Prelude to Chapter 13

GENERATING OPTIMAL ORGANIZATIONS

 

SOMEONE ONCE ASKED the intriguing question, “What is Beethoven's Ninth?” Surely, it is not merely the printed orchestral score of Beethoven's Ninth, since the Ninth Symphony is a beautiful piece of music, while the score is a silent pile of paper with ink marks all over it. By the same token, there are as many audible realizations of that single printed score as there are conductors and orchestras (each with their idiosyncratic tempi, dynamics, phrasings, and other expressive particularities), open air amphitheaters, and intimate concert halls (each with their individual acoustics). It seems to me that “Beethoven's Ninth” can only denote the complete set of possible realizations generable under (encoded in) the score.1 If the cardinality of this set were one, we'd need only one recorded performance of Beethoven's Ninth. Yet we have new ones each year. The score encodes a seemingly infinite generative capacity.

The agents you are about to meet in the adaptive organization model have fixed behavioral rules and fixed numerical parameters. One can think of this agent microspecification as a fixed genome analogous to a printed score. The agents face dynamic environments to which they must adapt in some way. Even with a fixed genome, different environments produce radically different adaptive histories. In certain environments, the agents endogenously generate hierarchies; in others, they forgo hierarchy and engage in internal trade. While the fixed genome is analogous to the printed symphonic score, the dynamic environment is analogous to the pressures exerted by conductor, orchestra, concert hall, and so on, each of which generates a different performance.

In this chapter, we are going to pose a question whose musical analogue would be strange. It would be: What is the optimal score for the Berlin Philharmonic to perform? We will introduce a notion of fitness that will allow us to rank performances. We will fix a dynamic environment (fix the orchestra, and so on). And, by combinatorial optimization, we will determine the optimal genome (the optimal score) in that environment (for that orchestra). And then we'll “listen” to it (will watch the optimal history of organizational adaptation as a movie)!

Verticality

The models presented thus far unfold on various spaces—two-dimensional lattices, one-dimensional rings, environmental landscapes, towns, social networks. But they are all “flat.” There is no hierarchical aspect; no agent really has “authority” over any other. There are no superiors or subordinates. The principal way in which the adaptive organization model differs from the rest is precisely that agents generate and dissolve hierarchies locally.

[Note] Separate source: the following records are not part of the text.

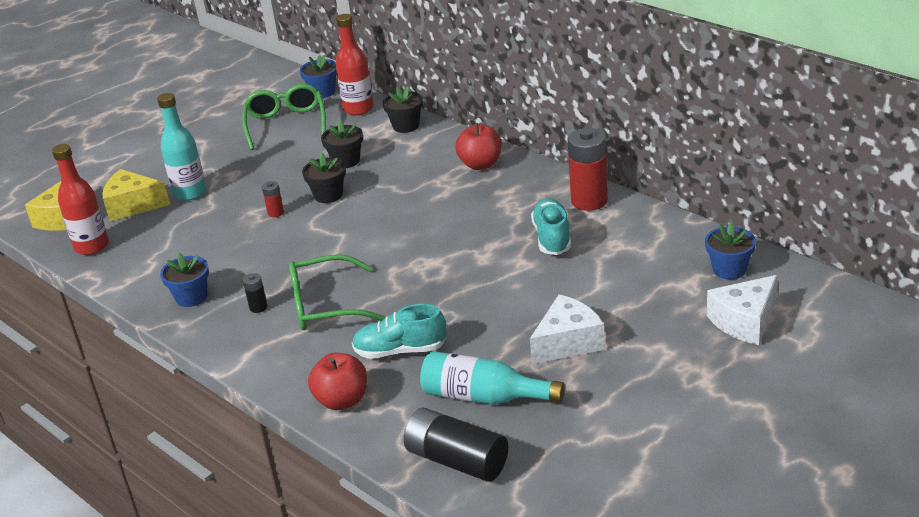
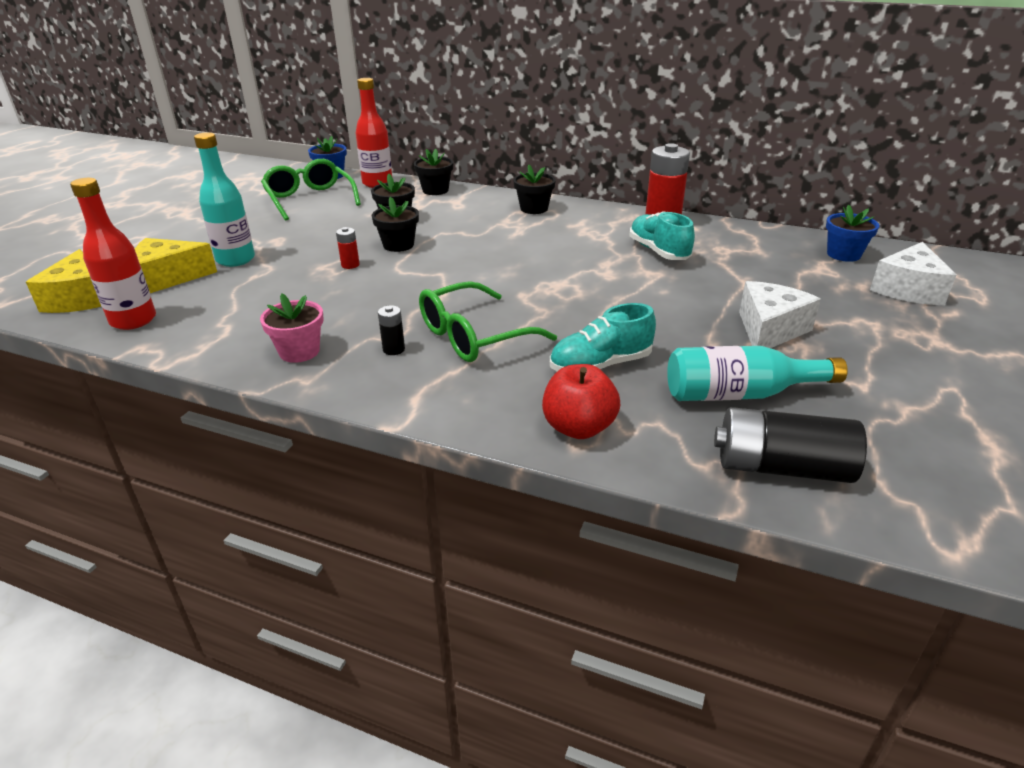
camera: 25 degrees left, 0 degrees up
blue flower pot [160,252,209,307] -> pink flower pot [260,294,324,363]
red apple [455,123,502,170] -> black flower pot [513,165,556,214]

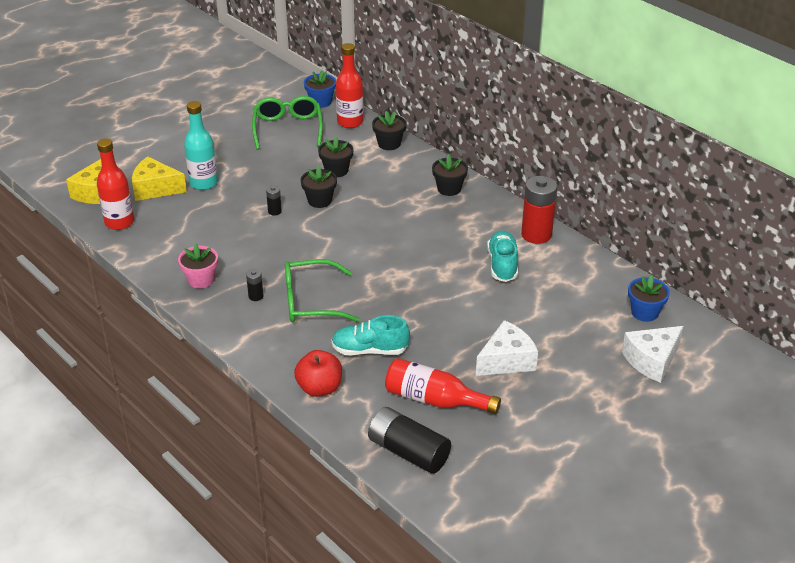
camera: 25 degrees right, 5 degrees up
red battery [336,227,360,269] -> black battery [266,185,282,216]
turquoise bottle [667,346,848,401] -> red bottle [385,358,501,414]

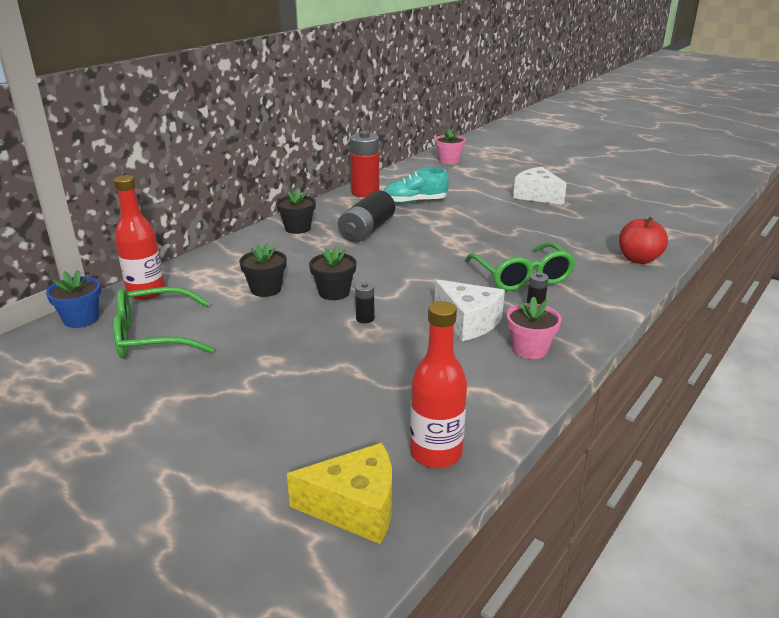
camera: 100 degrees left, 10 degrees down
yellow cheese [132,156,187,201] -> none
turquoise bottle [184,101,218,190] -> none
turquoise shoe [331,315,410,355] -> none
black battery [368,407,451,474] -> black battery moved to [338,190,395,242]
black flower pot [372,111,406,150] -> none
red bottle [385,358,501,414] -> none
white cheese [622,326,683,383] -> white cheese moved to [434,280,505,341]
blue flower pot [628,275,670,322] -> pink flower pot [435,129,466,164]

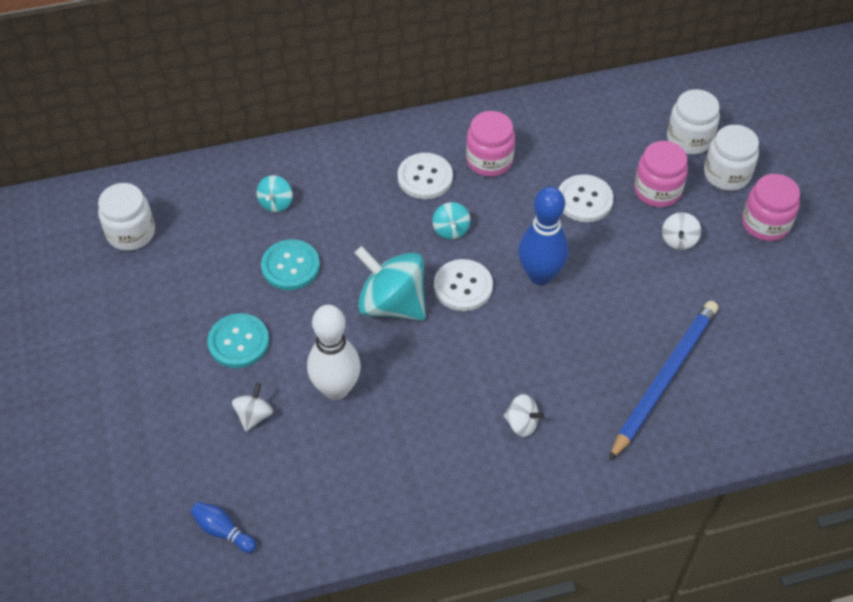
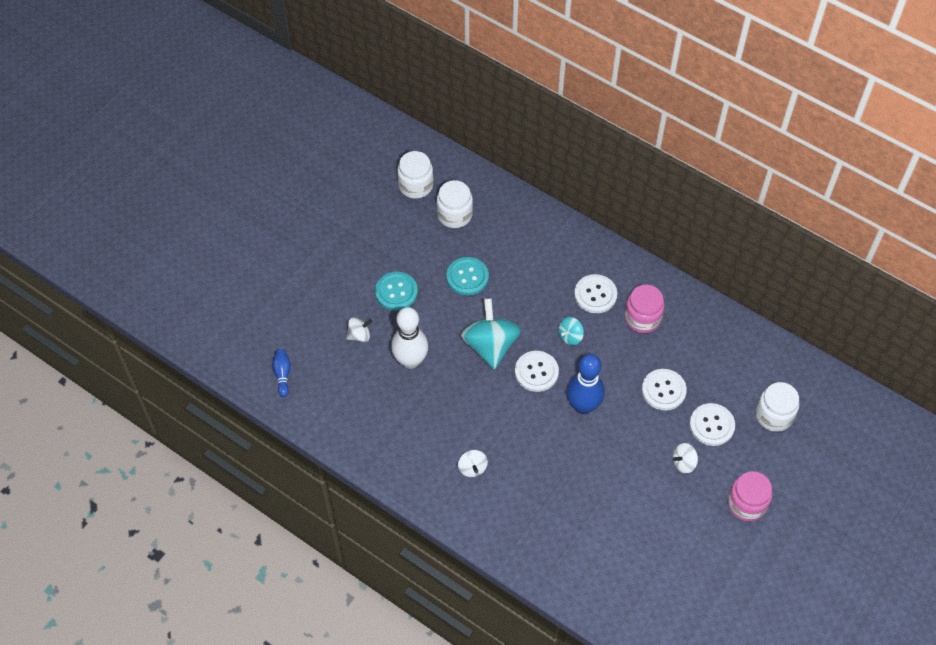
camera: 50 degrees right, 5 degrees up
turquoise spinning top [257,175,293,212] -> none
blue pencil [609,301,718,461] -> none
pink jar [634,141,688,207] -> white button [690,403,735,446]
white jar [704,125,759,191] -> white jar moved to [437,180,473,228]

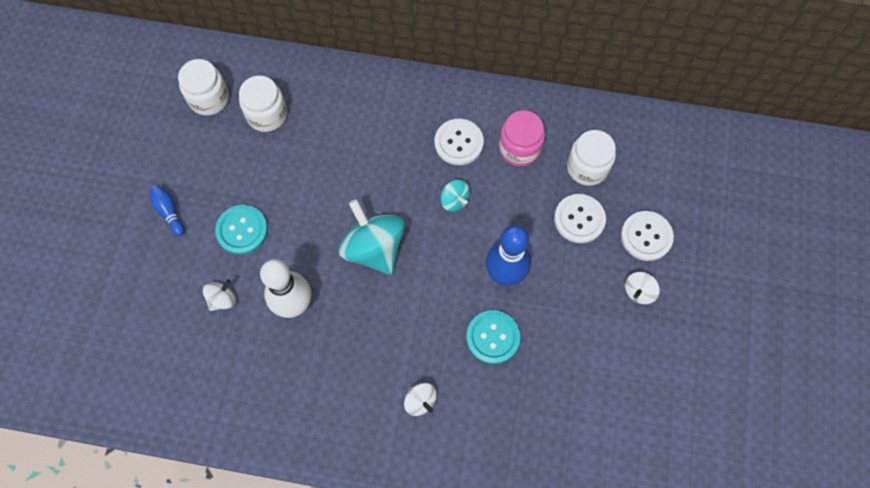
camera: 25 degrees left, 10 degrees up
blue bowling pin [272,349,291,397] -> blue bowling pin moved to [150,185,184,236]
turquoise button [447,257,489,295] -> turquoise button moved to [466,310,520,364]
white button [515,351,559,392] -> none
turquoise spinning top [558,317,584,345] -> turquoise spinning top turned 60 degrees counterclockwise [441,180,470,212]
pink jar [728,471,772,522] -> none
white jar [756,382,799,432] -> white jar moved to [567,130,616,186]

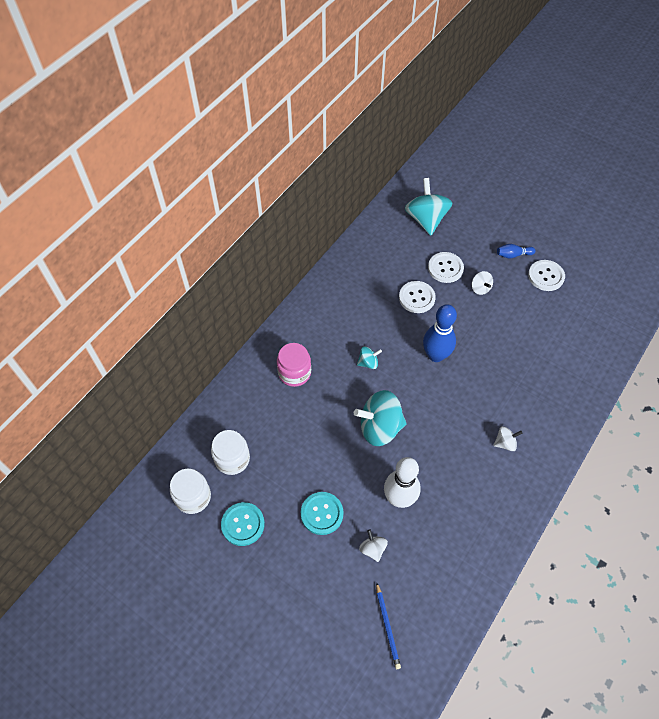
camera: 65 degrees left, 10 degrees down
blue bowling pin [150,185,184,236] -> blue bowling pin moved to [497,244,536,259]
white button [434,119,484,165] -> white button moved to [528,260,565,291]
turquoise button [466,310,520,364] -> turquoise button moved to [221,502,265,546]
pink jar [499,110,545,166] -> pink jar moved to [277,343,311,387]
white jar [567,130,616,186] -> none
none -> blue pencil [376,582,401,669]
none -> turquoise spinning top [405,178,452,235]

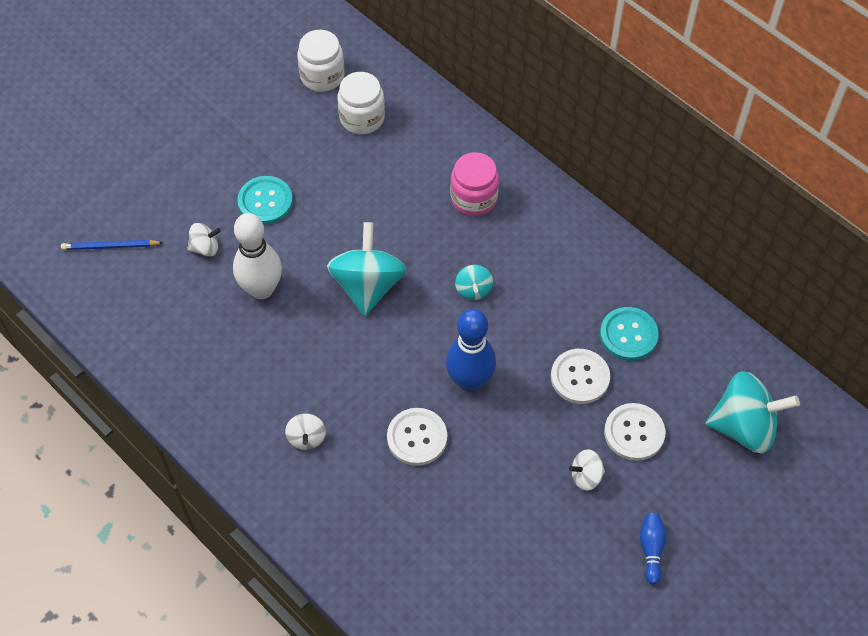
camera: 100 degrees right, 0 degrees up
turquoise button [221,502,265,546] -> turquoise button moved to [600,307,659,361]
white button [528,260,565,291] -> white button moved to [387,408,447,466]

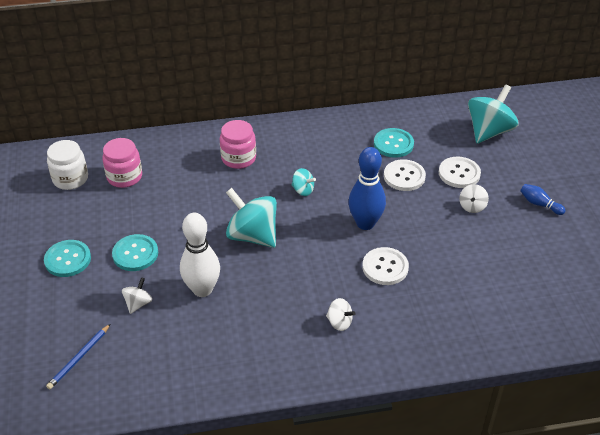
camera: 55 degrees left, 15 degrees down
white jar [338,72,385,134] -> pink jar [102,138,142,188]
none -> turquoise button [44,240,91,277]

At the most abstract level, the organization's problem is long-range resource allocation, and it must discover when (very expensive but highly efficient) “top down” global reallocation dominates (cheap but sluggish) reallocation through a series of short-range tradelike transactions. In the neoclassical picture, management structure is absent and inputs are adjusted to maximize something (e.g., profit). Here, inputs (labor) are fixed, and it is the management structure that is varied to optimize.

Variable Geometry Firms

For the particular environmental dynamic used in this study, the optimal history of structural adaptation involves oscillations between “flat” trading regimes and hierarchies, in perpetual motion up and down a spatial market as a traveling wave. So the optimal organization does not have a fixed structure. It is a variable-geometry firm.


1 So, in a sense, it remains, and ever will remain, a work in progress. In this sense, all symphonies are unfinished!